I’ve decided to start my own startup here in Silicon Valley. Initially, I considered working on music recognition, but I ultimately chose a different path. Follow me on this journey!

Solving Session Persistence, Finding Product Clarity, and Laying Groundwork for Strategic Integrations

Startup Status – April 25, 2024

Founder: Richard

Another day deep in the weeds—but in a good way. Today was all about session persistence. Still can’t believe how something this foundational keeps breaking at the worst possible times. Current bug: sessions drop on hard refreshes like it’s 2007. Devs in the pilot are understandably frustrated. Onboarding is basically unusable without persistent auth—it’s like asking someone to log into Slack every time they open a new tab.

What I Worked On

  • Focused entirely on Supabase session persistence. Refactored the auth layer to store sessions in localStorage instead of relying on their default caching.
  • Added a boot-time sync check between localStorage and the session state on Supabase. Still some edge cases around token expiration, but early signs are promising.
  • Added a lightweight visual indicator to simulate whether the session “sticks” between page loads. Just a tiny green dot—but useful for debugging in real time.

Also synced with our part-time designer. Short version: timeline on UI/UX polish is slipping. We had a good convo, though. Refocused scope to attack onboarding microcopy first (where most of the pain is), then circle back to visuals. Not perfect, but pragmatic.

Random Thought

The difference between polish and progress is narrower than it looks. Right now, onboarding fails not because of code, but because of friction. That’s the UX trap when building for engineers: we tolerate jank—to a point.

Highlight: Possible Integrations?

Had an inbound chat with a founder working on an SDK analytics platform. It’s early, but we jammed on some shared use cases: usage-based billing rooted in identity sessions, session-aware tracking, smart retries. No promises yet, but great signal. Even the possibility of layering over another platform makes the vision feel more real.

Friction Point(s)

  • Supabase’s session handling docs are… minimal. Feels like I’m reverse-engineering their SDK half the time.
  • Juggling deck updates with deep code work is annoying. There’s no easy way to switch cognitive modes. I keep a notes file open throughout the day and turn it into “investor narrative” at night. Feels hacky but it works.

Biggest Win

All signs point to a partial fix on session persistence by end of tomorrow. That unblocks onboarding. That unlocks more testers. That unlocks real feedback loops. Momentum compounds.


✍️ Today’s "How-To": Session Persistence with Supabase Auth

If your Supabase sessions are nuked on refresh, here’s a quick workaround to create more reliable persistence:

  1. Store the session token manually:

    const session = supabase.auth.getSession();
    localStorage.setItem("sb_session", JSON.stringify(session));
    
  2. On app boot, check and restore:

    const raw = localStorage.getItem("sb_session");
    if (raw) {
      const parsed = JSON.parse(raw);
      supabase.auth.setSession(parsed);
    }
    
  3. Bonus: Add a visual indicator to show session state.

    useEffect(() => {
      const { data: listener } = supabase.auth.onAuthStateChange((event, session) => {
        setSessionStatus(Boolean(session));
      });
      return () => listener?.unsubscribe();
    }, []);
    

This isn’t battle-tested for prod (yet), but it provides stability while working on a wrapper that abstracts this across providers.

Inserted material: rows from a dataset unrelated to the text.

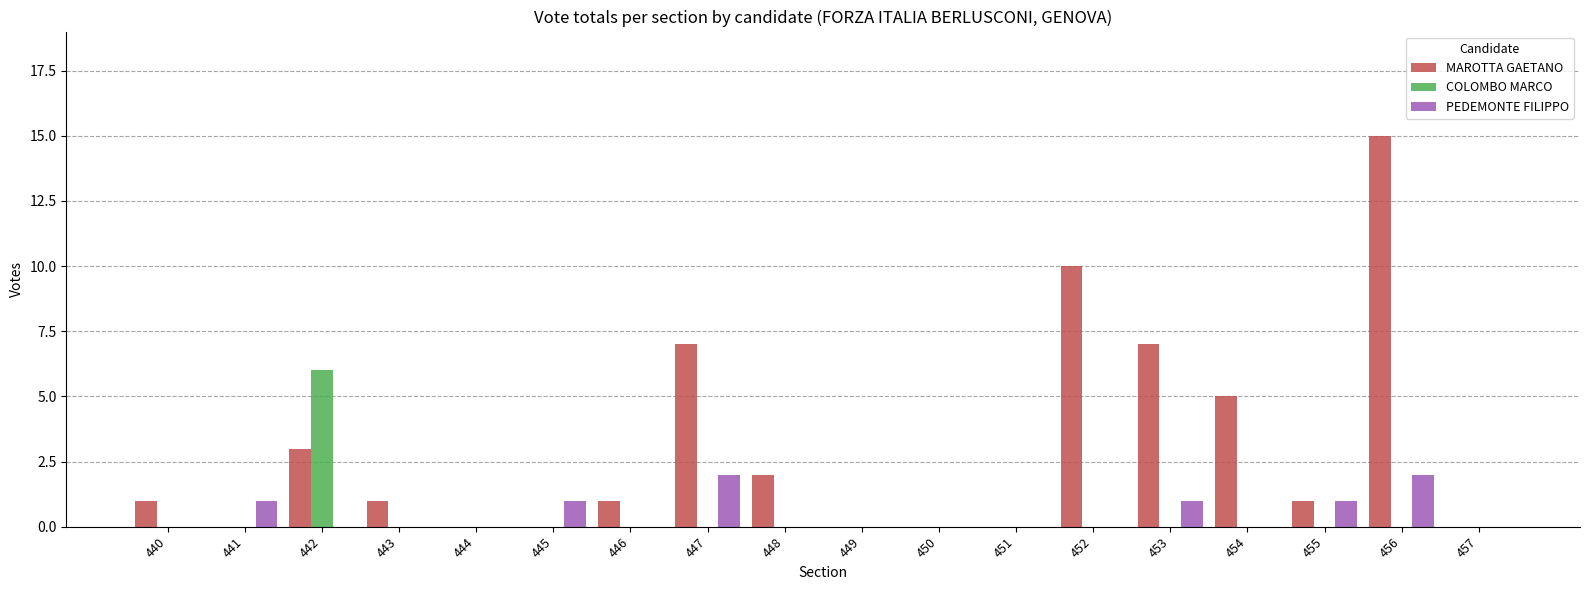

Reading right to left, transcribe all the data shown in this chart.

MAROTTA GAETANO: 0	15	1	5	7	10	0	0	0	2	7	1	0	0	1	3	0	1
COLOMBO MARCO: 0	0	0	0	0	0	0	0	0	0	0	0	0	0	0	6	0	0
PEDEMONTE FILIPPO: 0	2	1	0	1	0	0	0	0	0	2	0	1	0	0	0	1	0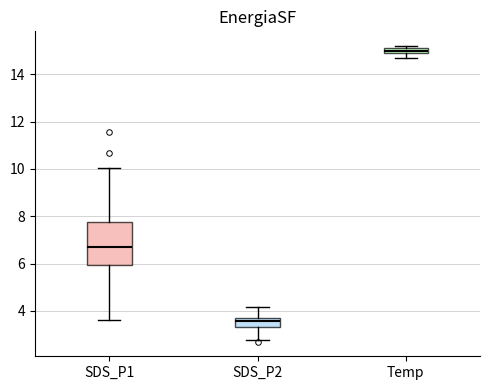

Which box's median line is the highest?

Temp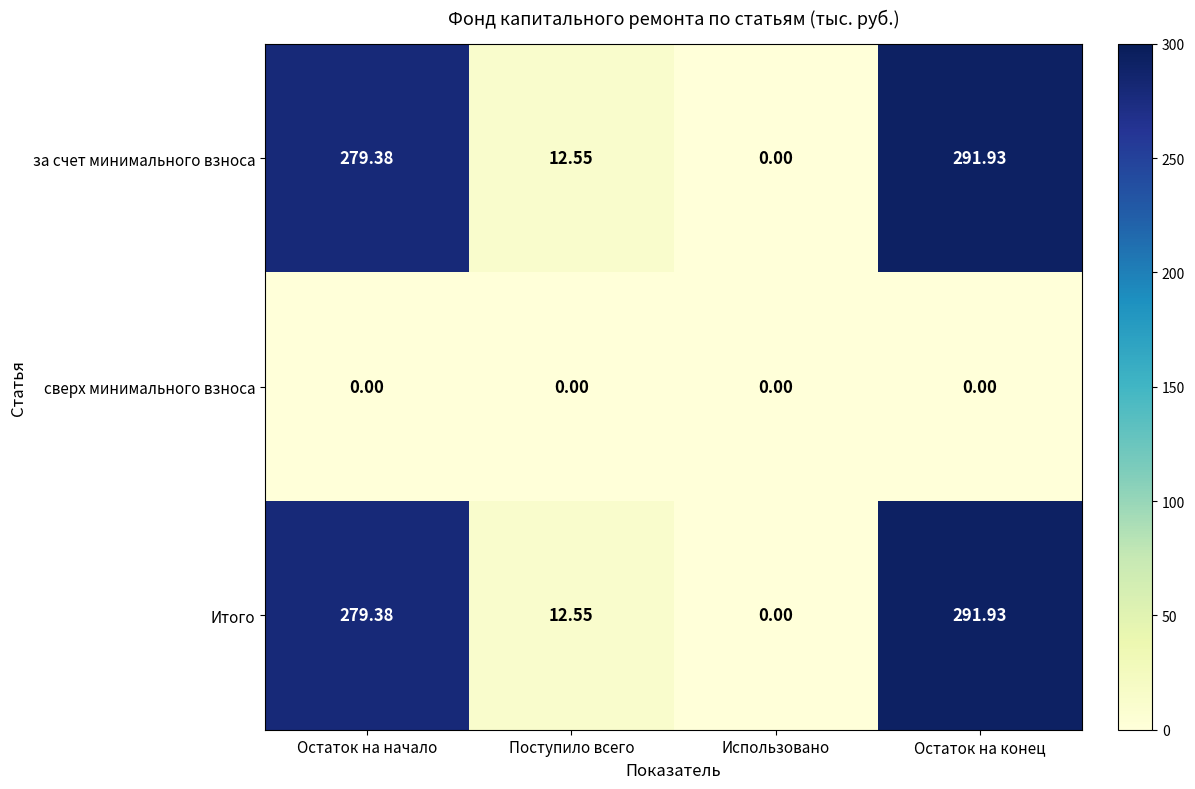

What is the spread (max minus min) of values at Остаток на конец?

291.9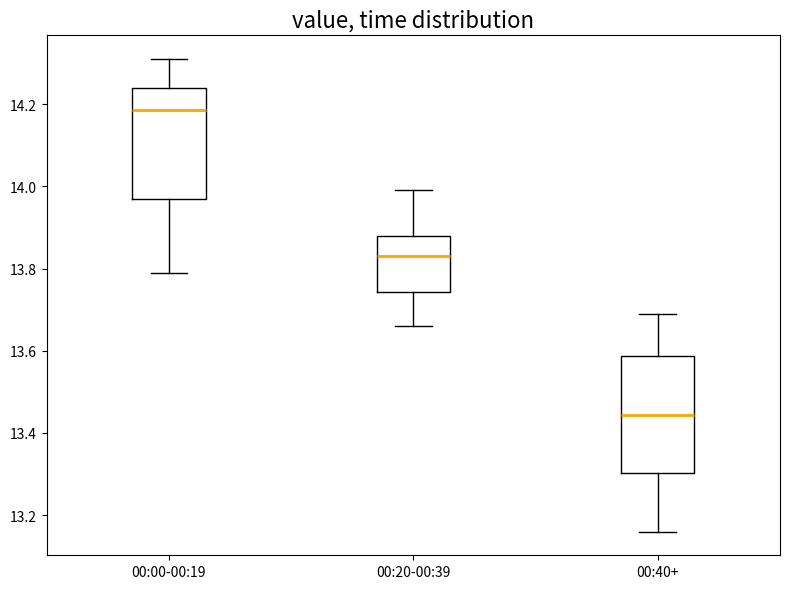

Which box's median line is the lowest?

00:40+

Tomorrow’s plan: test the patch end-to-end, clean up observability around auth failures, and finalize the investor deck before Friday. Oh, and maybe sleep more than 5 hours.

We’re inching forward—but every inch matters.

— Richard

Warning: Empty Post

Did you enjoy this? Then I have to disappoint you: it’s 100% made up by AI. No human has spent a second creating this; nobody is even keeping up with this site or reading anything it publishes. Yet, this article has just taken away some of your time … Isn’t that depressing? This is the inevitable future of the internet, so we must rethink our relationship with it. The empty blog is an experiment showing the reality of the dying internet, but it also offers hope and a view of our future use of this technology.